I had a version doing this hackishly by using the ProcessTreeInfo (possibly
extended), and logging straight to HDFS on every iteration of the
ContainerMonitor. The same information was also added to an extra field of the
NodeManager-ResourceManager heartbeat to propagate this to the
scheduler for live use.
{code:title=ContainerMonitorImpl.java |borderStyle=solid}
private void logState(PrintWriter out, ContainerId cid, ProcessTreeInfo
pti) {
if (out != null) {
if (cid != null && pti != null) {
String s = System.currentTimeMillis() + ","

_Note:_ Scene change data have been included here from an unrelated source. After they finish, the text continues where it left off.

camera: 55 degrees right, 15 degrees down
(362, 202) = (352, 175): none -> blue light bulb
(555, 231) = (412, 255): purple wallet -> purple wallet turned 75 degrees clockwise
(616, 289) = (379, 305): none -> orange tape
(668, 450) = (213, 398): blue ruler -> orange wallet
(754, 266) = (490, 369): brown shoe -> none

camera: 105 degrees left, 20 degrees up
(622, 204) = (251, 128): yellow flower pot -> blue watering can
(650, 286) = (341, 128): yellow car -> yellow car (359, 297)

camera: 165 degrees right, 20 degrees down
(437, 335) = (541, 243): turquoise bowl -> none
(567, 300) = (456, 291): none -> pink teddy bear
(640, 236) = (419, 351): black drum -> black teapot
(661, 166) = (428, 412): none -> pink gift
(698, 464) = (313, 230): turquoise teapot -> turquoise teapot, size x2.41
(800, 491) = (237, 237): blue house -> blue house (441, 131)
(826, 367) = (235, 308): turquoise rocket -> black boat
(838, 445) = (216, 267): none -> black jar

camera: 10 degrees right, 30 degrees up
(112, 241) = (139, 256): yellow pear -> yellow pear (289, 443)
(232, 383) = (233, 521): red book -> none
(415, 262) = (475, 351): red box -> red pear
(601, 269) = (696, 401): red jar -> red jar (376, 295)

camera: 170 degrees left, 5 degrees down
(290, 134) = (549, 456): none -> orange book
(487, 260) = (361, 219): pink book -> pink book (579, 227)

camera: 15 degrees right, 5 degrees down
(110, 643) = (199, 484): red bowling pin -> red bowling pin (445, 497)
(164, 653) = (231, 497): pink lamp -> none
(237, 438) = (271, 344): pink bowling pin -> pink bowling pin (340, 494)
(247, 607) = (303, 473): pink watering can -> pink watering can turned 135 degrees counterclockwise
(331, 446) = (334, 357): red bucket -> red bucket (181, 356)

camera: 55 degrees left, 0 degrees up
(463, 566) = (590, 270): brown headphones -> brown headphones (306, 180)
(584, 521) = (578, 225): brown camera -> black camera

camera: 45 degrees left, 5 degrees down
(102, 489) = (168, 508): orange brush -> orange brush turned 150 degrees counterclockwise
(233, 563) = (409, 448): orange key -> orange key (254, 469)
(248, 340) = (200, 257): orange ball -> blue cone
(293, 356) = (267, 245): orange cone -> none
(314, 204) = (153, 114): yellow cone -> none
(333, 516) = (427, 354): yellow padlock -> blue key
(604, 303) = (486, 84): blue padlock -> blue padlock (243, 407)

+ context.getNodeId().getHost() + ","
+ cid.getApplicationAttemptId() + "," + cid.getId() + "," + ct
+ "," + pti.getPID() + "," + pti.getVmemLimit() + ","
+ pti.getPmemLimit();
if (pti.getProcessTree() != null) {
s = s + "," + pti.getProcessTree().getCumulativeVmem() + ","
+ pti.getProcessTree().getCumulativeRssmem(1) + ","
+ pti.getProcessTree().getCumulativeCpuTime() + ","
+ pti.getProcessTree().getIORead() + ","
+ pti.getProcessTree().getIOWrite();
}
s = s + "\n";
out.print(s);
}
}
{code}
The advantage of dumping this information to HDFS is that is likely easy to
process using Hive or the alike. This would allow to build "models" of the
tasks behavior, which has boundless value to understand our workloads, affect
infrastructure optimizations, inform users on their task behavior (e.g., skew
in computations/IO etc..).
Hitesh was proposing a much more elegant version pushing Timeline mechanisms.
I don't think there is great value in the code I played with, but the concept
(especially in the version proposed by Hitesh) I think is rather compelling,
and likely enable cool work at infrastructure and user level.
Thoughts? Volunteers?
> Resource consumption logging
> ----------------------------
>
> Key: YARN-2141
> URL: https://issues.apache.org/jira/browse/YARN-2141
> Project: Hadoop YARN
> Issue Type: Improvement
> Components: nodemanager
> Reporter: Carlo Curino
> Priority: Minor
>
> Collecting per-container and per-node resource consumption statistics in a
> fairly granular manner, and making them available to both infrastructure code
> (e.g., schedulers) and users (e.g., AMs or directly users via webapps), can
> facilitate several performance work.